In a recent review of Christopher Hitchens’ book God is not Great: How Religion Poisons Everything in Commonweal, Eugene McCarraher has splendidly and devastatingly critiqued this poorly-informed and overrated addition to the latest litany of militantly athiest manifestos littering the top seller lists in bookstores around the U.S. McCarraher, always an excellent writer and social critic has delivered the best critical review of this genre of evangelical atheist books since Terry Eagleton’s fabulous flagellation of Richard Dawkins.
Aptly titled “This Book is not Good”, McCarraher beautifully slices through Hitchens’ clumsy polemic with surgical precision. I highly recommend his review.
Here’s the last three paragraphs of McCarraher’s review:
Hidden inside the inflated prose of Hitchens’s PR flackery is a conceit common among the educated classes: namely, that the demise of religion would usher in a new age of fearless, democratic cerebration in which each of us would “think on one’s own.” Hitchens’s paean celebrates a secular moral imagination sketched in terms of professional and managerial expertise. Defining the good life for us all in word and image, the business and technical intelligentsia comprise a cultural elite, a rival clerisy whose rhetoric of Science, Progress, and Enlightenment can mystify as effectively as did the bell, book, and candle of the priesthood. In particular, our modern notion of “Progress” has the most beguiling account of an eschatology that never ends.

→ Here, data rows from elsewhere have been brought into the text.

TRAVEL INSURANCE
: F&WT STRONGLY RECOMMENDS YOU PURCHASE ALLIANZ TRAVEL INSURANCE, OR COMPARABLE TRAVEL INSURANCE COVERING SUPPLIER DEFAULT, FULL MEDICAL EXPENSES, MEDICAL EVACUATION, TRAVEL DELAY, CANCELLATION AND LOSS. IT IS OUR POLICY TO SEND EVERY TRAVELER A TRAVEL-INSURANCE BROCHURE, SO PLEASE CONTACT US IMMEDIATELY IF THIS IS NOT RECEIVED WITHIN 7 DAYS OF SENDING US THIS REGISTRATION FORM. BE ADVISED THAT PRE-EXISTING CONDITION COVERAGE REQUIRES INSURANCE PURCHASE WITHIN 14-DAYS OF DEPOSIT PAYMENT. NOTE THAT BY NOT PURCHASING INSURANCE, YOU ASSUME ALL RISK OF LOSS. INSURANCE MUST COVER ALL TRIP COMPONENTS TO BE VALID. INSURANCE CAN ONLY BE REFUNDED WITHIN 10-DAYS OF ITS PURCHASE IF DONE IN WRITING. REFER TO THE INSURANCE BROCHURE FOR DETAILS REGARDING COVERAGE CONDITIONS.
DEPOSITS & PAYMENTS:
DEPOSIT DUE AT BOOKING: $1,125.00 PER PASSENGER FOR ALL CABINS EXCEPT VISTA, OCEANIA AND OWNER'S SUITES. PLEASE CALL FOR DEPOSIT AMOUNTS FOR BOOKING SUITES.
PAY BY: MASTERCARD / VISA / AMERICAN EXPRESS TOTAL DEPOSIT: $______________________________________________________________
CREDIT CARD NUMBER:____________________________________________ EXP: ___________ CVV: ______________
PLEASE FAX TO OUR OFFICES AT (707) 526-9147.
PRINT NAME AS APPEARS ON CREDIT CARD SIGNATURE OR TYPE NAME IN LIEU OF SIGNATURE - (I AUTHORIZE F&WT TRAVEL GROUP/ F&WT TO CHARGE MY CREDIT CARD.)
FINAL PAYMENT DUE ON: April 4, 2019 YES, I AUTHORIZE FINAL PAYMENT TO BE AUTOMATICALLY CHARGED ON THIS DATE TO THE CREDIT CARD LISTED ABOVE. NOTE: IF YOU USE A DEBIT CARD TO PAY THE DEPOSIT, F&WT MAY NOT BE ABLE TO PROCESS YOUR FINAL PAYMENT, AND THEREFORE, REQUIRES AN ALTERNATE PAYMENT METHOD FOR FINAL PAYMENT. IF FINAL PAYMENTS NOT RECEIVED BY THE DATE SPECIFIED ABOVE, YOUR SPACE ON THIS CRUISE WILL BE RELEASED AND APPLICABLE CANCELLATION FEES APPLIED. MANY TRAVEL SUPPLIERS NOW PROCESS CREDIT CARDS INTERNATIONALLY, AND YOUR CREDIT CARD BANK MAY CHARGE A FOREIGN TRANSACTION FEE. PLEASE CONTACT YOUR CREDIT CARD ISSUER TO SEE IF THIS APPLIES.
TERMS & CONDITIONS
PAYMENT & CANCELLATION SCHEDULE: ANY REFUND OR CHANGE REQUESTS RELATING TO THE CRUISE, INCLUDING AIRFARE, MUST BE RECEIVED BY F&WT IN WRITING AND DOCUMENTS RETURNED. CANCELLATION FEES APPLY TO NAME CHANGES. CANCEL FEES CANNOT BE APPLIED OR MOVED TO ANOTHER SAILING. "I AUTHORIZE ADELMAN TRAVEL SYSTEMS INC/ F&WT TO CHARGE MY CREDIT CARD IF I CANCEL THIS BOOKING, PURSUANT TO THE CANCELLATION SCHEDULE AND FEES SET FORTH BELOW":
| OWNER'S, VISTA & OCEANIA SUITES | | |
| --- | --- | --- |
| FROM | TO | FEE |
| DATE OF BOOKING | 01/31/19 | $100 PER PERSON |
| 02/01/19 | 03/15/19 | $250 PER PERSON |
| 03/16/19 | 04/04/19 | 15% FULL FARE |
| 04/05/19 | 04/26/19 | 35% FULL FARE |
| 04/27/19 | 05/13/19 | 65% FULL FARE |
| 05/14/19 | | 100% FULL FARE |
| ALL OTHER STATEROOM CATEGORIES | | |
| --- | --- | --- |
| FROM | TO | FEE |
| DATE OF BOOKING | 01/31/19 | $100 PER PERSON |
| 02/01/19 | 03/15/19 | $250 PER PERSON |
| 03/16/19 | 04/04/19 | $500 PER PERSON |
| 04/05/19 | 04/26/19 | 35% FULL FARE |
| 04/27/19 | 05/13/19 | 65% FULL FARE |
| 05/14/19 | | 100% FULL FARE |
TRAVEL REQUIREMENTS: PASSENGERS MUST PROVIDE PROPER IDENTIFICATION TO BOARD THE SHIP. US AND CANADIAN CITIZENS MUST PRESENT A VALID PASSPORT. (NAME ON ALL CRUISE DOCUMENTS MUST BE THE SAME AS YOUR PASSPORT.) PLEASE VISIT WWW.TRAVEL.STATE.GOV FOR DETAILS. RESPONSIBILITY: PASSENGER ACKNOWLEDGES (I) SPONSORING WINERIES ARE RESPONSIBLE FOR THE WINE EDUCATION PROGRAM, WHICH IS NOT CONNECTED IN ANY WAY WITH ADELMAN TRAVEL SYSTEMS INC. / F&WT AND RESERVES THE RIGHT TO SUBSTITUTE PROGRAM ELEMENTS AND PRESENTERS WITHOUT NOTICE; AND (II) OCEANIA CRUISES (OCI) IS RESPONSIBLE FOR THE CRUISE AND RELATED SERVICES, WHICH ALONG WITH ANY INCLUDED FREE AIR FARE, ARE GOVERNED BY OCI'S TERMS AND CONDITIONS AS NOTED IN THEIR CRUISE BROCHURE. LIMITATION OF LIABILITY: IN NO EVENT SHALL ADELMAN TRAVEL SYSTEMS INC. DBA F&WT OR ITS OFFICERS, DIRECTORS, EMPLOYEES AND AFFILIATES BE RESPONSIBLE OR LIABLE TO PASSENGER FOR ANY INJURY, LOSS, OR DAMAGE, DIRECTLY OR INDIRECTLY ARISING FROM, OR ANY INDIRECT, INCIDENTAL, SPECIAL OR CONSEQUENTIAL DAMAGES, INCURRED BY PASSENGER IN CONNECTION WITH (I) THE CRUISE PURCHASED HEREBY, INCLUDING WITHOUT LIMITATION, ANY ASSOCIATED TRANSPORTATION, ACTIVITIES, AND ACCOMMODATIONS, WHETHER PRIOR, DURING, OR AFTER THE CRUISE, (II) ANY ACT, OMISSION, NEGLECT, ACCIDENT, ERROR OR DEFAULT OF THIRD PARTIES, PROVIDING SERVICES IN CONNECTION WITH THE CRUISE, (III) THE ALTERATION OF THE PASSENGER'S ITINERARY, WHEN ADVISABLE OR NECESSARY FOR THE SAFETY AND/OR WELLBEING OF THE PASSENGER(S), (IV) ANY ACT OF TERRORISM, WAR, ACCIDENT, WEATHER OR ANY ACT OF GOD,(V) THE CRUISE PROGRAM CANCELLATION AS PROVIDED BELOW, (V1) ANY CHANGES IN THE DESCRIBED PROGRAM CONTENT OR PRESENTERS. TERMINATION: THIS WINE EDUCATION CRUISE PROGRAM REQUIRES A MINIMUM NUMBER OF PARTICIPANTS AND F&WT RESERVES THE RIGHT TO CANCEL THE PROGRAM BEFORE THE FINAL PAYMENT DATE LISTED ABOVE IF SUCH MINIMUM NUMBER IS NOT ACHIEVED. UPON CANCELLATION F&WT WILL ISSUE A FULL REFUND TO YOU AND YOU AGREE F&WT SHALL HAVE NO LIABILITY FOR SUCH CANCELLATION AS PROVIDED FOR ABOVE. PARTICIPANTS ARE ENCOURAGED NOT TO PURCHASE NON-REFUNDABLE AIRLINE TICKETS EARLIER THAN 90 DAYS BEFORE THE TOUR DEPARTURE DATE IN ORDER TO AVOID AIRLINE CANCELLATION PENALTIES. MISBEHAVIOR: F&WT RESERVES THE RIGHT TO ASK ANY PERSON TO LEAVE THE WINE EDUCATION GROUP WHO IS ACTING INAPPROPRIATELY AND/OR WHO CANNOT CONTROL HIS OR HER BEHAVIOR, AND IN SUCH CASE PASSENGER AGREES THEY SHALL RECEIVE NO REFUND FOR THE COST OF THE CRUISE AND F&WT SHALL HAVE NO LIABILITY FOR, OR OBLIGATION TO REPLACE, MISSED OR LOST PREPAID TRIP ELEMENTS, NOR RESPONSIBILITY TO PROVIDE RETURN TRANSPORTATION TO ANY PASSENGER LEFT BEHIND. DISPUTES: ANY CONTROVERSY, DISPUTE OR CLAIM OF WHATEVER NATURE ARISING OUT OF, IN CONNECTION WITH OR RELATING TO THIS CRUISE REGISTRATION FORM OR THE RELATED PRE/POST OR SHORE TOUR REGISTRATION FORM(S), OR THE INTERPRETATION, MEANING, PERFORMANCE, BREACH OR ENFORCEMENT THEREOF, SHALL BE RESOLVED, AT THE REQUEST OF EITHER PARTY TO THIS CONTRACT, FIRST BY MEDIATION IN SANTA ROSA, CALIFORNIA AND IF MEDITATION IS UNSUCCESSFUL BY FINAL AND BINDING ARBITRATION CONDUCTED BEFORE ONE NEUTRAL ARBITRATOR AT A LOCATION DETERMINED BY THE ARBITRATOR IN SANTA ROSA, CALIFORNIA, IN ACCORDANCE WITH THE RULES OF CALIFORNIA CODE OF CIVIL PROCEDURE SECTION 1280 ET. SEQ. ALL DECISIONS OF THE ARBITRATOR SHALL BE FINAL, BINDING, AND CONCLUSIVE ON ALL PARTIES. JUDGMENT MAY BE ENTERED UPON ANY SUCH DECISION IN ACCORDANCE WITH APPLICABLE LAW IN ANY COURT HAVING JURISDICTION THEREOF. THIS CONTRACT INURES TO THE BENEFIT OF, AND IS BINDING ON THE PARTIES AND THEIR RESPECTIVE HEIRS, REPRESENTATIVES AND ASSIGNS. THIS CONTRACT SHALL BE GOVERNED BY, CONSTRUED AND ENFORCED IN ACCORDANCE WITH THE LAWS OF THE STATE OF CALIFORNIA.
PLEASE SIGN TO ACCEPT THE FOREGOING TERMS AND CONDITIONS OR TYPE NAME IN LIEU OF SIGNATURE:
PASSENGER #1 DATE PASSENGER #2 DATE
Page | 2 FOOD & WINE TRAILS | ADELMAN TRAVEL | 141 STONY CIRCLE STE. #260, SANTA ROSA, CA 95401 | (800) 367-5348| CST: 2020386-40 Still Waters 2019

Hitchens insists that he and his secular allies “do not require any priests, or hierarchy above them,” that they “need no machinery of reinforcement,” and that “sacrifices and ceremonies are abhorrent to us.” In case he hasn’t noticed, the corporate elite has constructed the hierarchy, along with a machinery of reinforcement it shares with the nation-state. And Hitchens’s uplifting predictions about the God-less future are most savagely belied by the catastrophe in Iraq, where the bogus distinction between religious and secular violence can be seen in all its ideological duplicity. While pointing to the sanguinary unreason of “fundamentalists,” the war’s advocates have offered up the lives of thousands in sacrifice to a future of Market and Democracy. An Iraqi killed by a U.S. Marine is just as dead as if she were dispatched by a jihadist. Both Hitchens and the jihadist would contend that her death is part of a larger struggle between the forces of light and darkness. To a Christian, she’s a victim of libido dominandi, whatever the discursive camouflage; to Hitchens, she’s the collateral damage of enlightenment.
So enough about the sweetness and light that await us when the gods are finally dead. The war in Iraq, like the history of the twentieth century, demonstrates that secular values provide no inoculation against credulity, madness, and butchery. Conferring a sacral aura on the market and the nation-state, secularism is a parody of religion, and its acolytes can no longer lay claim to the patent on reason and enlightenment. Blinded by the radiance of imperial righteousness, and willing to bless carnage in the most dubious of crusades, Hitchens no longer merits our attention or respect, especially on matters regarding the good life and the just city. If you doubt me, read this book.